I normally don’t write about devices or methods that I haven’t had direct experience with, as it is hard to get a feel for the technique without that hands-on experience. However, occasionally, I come across a device which I think can have a big impact on improving patient care and includes some elegant science, and as such I’d prefer to get the word out before getting my hands on one to test. Recently while researching a talk on fluorescence imaging of skin, I came across the MolecuLight i:X imager. This uses violet light at 405nm to illuminate the skin and images the fluorescence in the cyan, green and red regions to provide information about bacterial loads and in some cases speciation, and also wound size. The principle behind the device is shown below.
Often, fluorescence imaging of the skin is done with UV light (<400nm). This is the principle behind the use of a Woods Lamp to help with diagnosis of different skin conditions and diseases, or the Courage and Khazaka Visioscan which can be used to image dry skin, as dry skin fluoresces strongly under UVA light. With the MolecuLight i:X they have used a 405nm light source though, in essence using short wave visible light and imaging the resultant fluorescence in longer wavelength visible regions.

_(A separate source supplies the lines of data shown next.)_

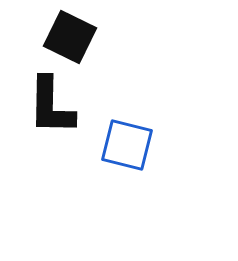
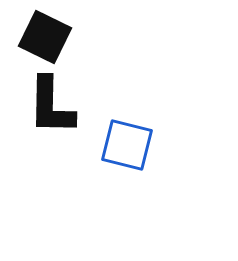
black square: moved 25 px left
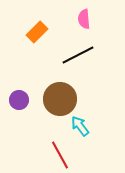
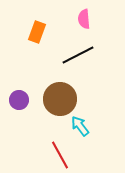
orange rectangle: rotated 25 degrees counterclockwise
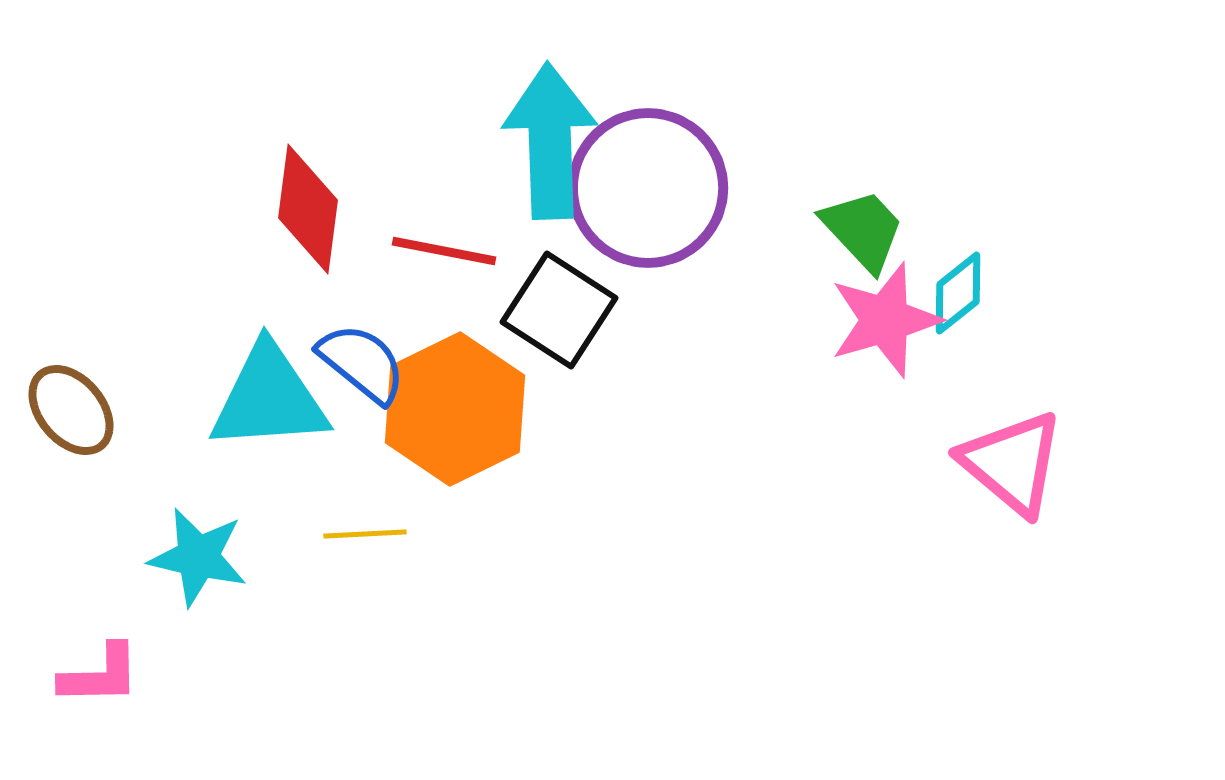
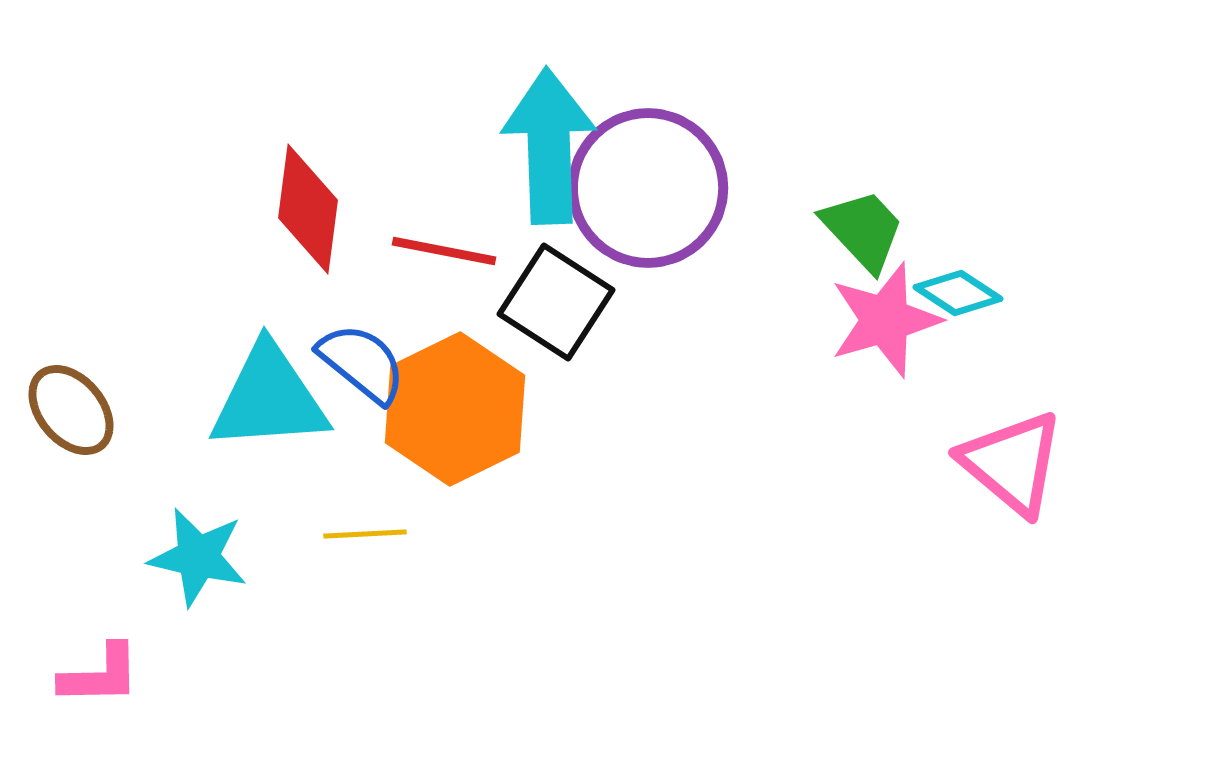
cyan arrow: moved 1 px left, 5 px down
cyan diamond: rotated 72 degrees clockwise
black square: moved 3 px left, 8 px up
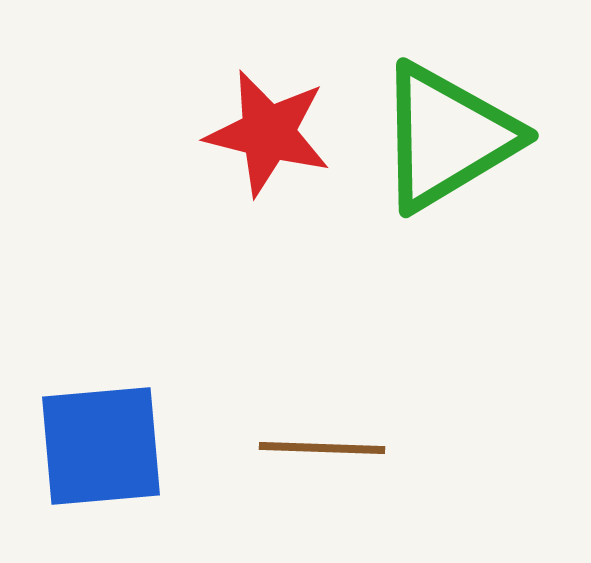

They have also thought about how to implement this in a clinical setting, so have made a simple hand held device, designed for use at the point of care, a not requiring an imaging science expert. Even better, and not as common as I would like to see for new devices, the published work has outlined cases which confound the the device as well, to aid with correct interpretation of the images (link to the article). Unfortunately, and far to often, the limitations of a device, and what might confuse readings from it, are either ignored by the manufacturer or not discussed. This inevitably leads to the shouts of “your device is doesn’t work” when analysing some products or in some situations. A proper understanding of the method and the approach should have highlighted potential issues before the study even began, saving time and money in the long run. While it often seems tedious and boring to find out where a device doesn’t work or gets confused, it is only by doing that that the data can be trusted.

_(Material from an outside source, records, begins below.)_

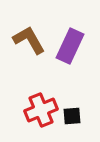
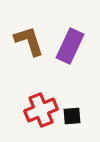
brown L-shape: moved 1 px down; rotated 12 degrees clockwise
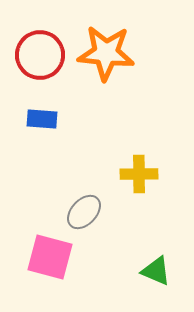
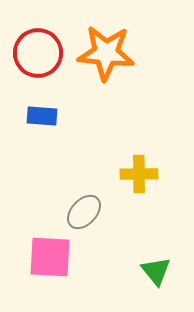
red circle: moved 2 px left, 2 px up
blue rectangle: moved 3 px up
pink square: rotated 12 degrees counterclockwise
green triangle: rotated 28 degrees clockwise
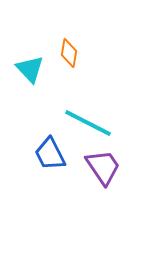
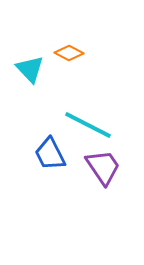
orange diamond: rotated 72 degrees counterclockwise
cyan line: moved 2 px down
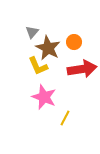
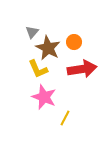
yellow L-shape: moved 3 px down
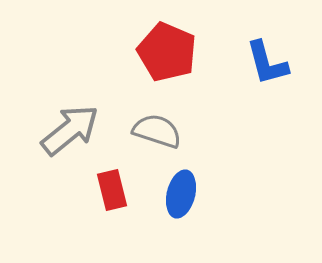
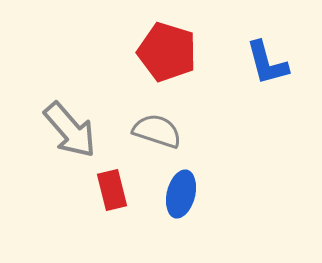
red pentagon: rotated 6 degrees counterclockwise
gray arrow: rotated 88 degrees clockwise
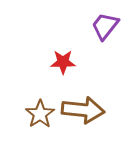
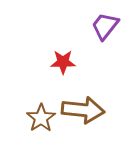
brown star: moved 1 px right, 4 px down
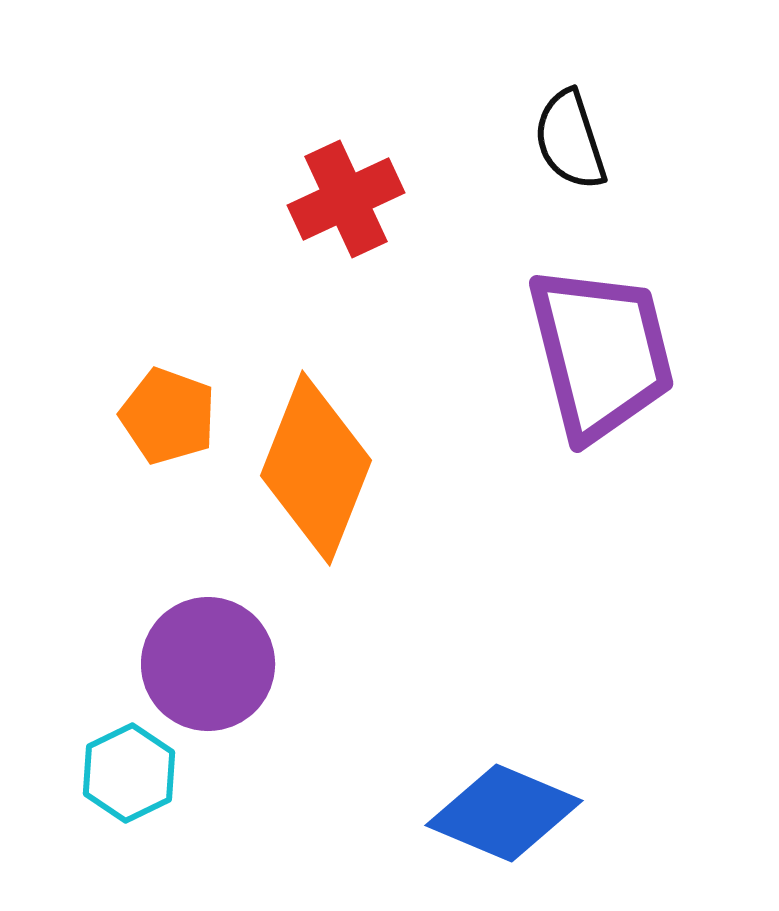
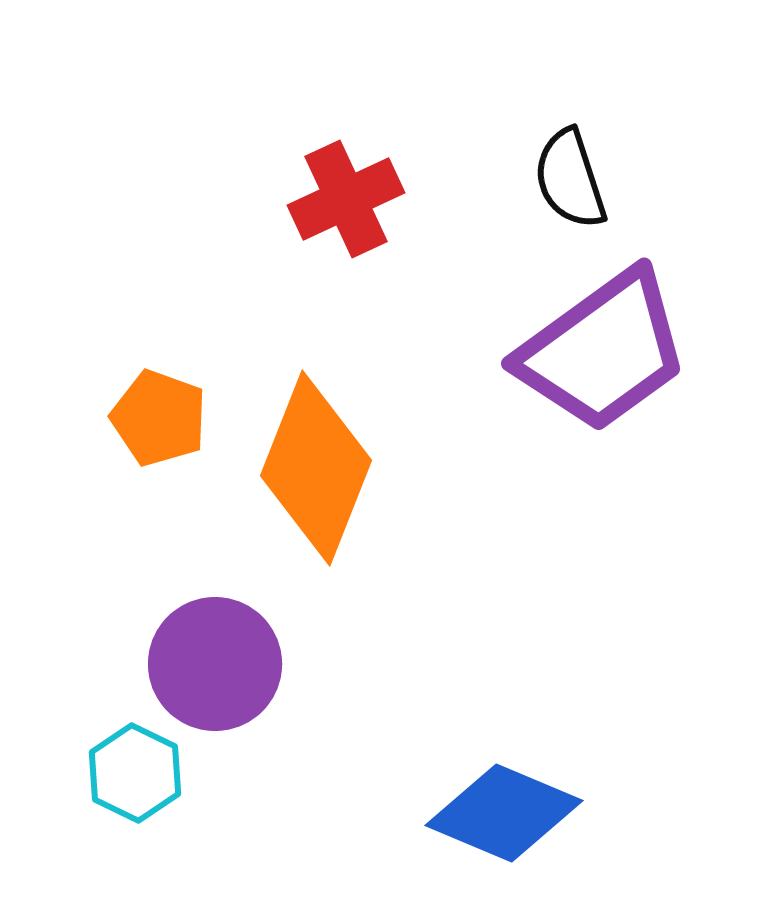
black semicircle: moved 39 px down
purple trapezoid: moved 2 px right, 2 px up; rotated 68 degrees clockwise
orange pentagon: moved 9 px left, 2 px down
purple circle: moved 7 px right
cyan hexagon: moved 6 px right; rotated 8 degrees counterclockwise
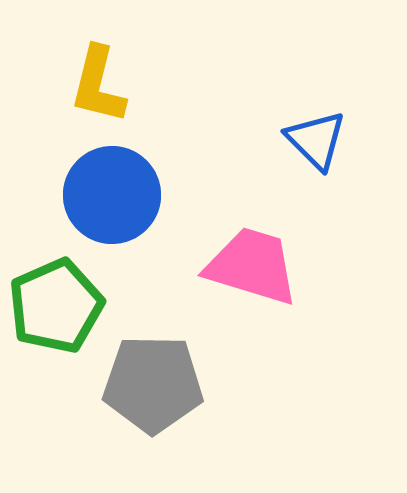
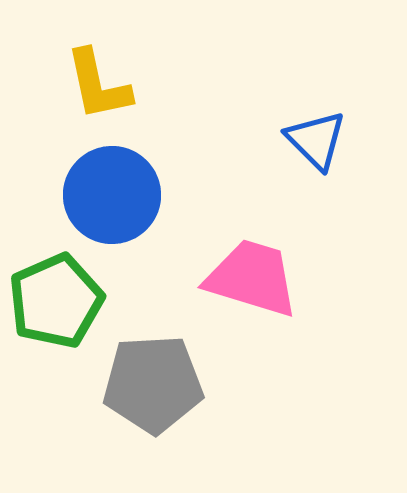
yellow L-shape: rotated 26 degrees counterclockwise
pink trapezoid: moved 12 px down
green pentagon: moved 5 px up
gray pentagon: rotated 4 degrees counterclockwise
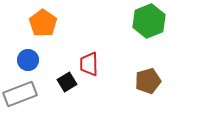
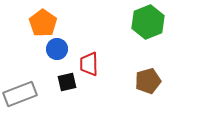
green hexagon: moved 1 px left, 1 px down
blue circle: moved 29 px right, 11 px up
black square: rotated 18 degrees clockwise
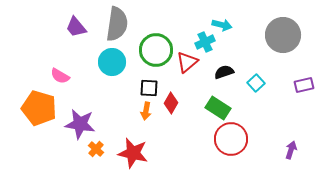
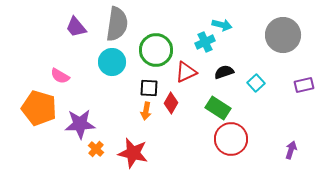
red triangle: moved 1 px left, 10 px down; rotated 15 degrees clockwise
purple star: rotated 12 degrees counterclockwise
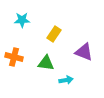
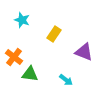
cyan star: rotated 21 degrees clockwise
orange cross: rotated 24 degrees clockwise
green triangle: moved 16 px left, 11 px down
cyan arrow: rotated 48 degrees clockwise
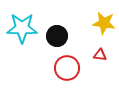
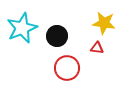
cyan star: rotated 24 degrees counterclockwise
red triangle: moved 3 px left, 7 px up
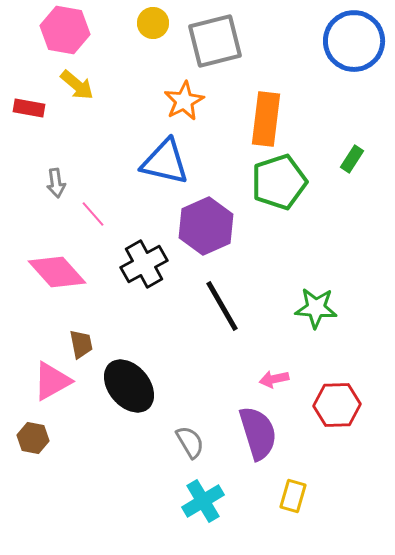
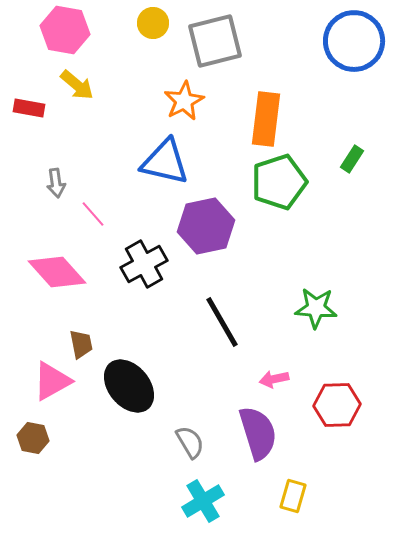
purple hexagon: rotated 12 degrees clockwise
black line: moved 16 px down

Personally I love this type of new device. To take a well known phenomenon – fluorescence – and to move it away from the standard UV based skin examination into the visible illumination, to me at least shows an elegance in the scientific method. Quickly providing clinicians information on bacterial colonization in an open wound can literally be life saving for the patient, so it’s great to see devices like the MolecuLight i:X reaching the market, and I look forward to reading more about it in the future.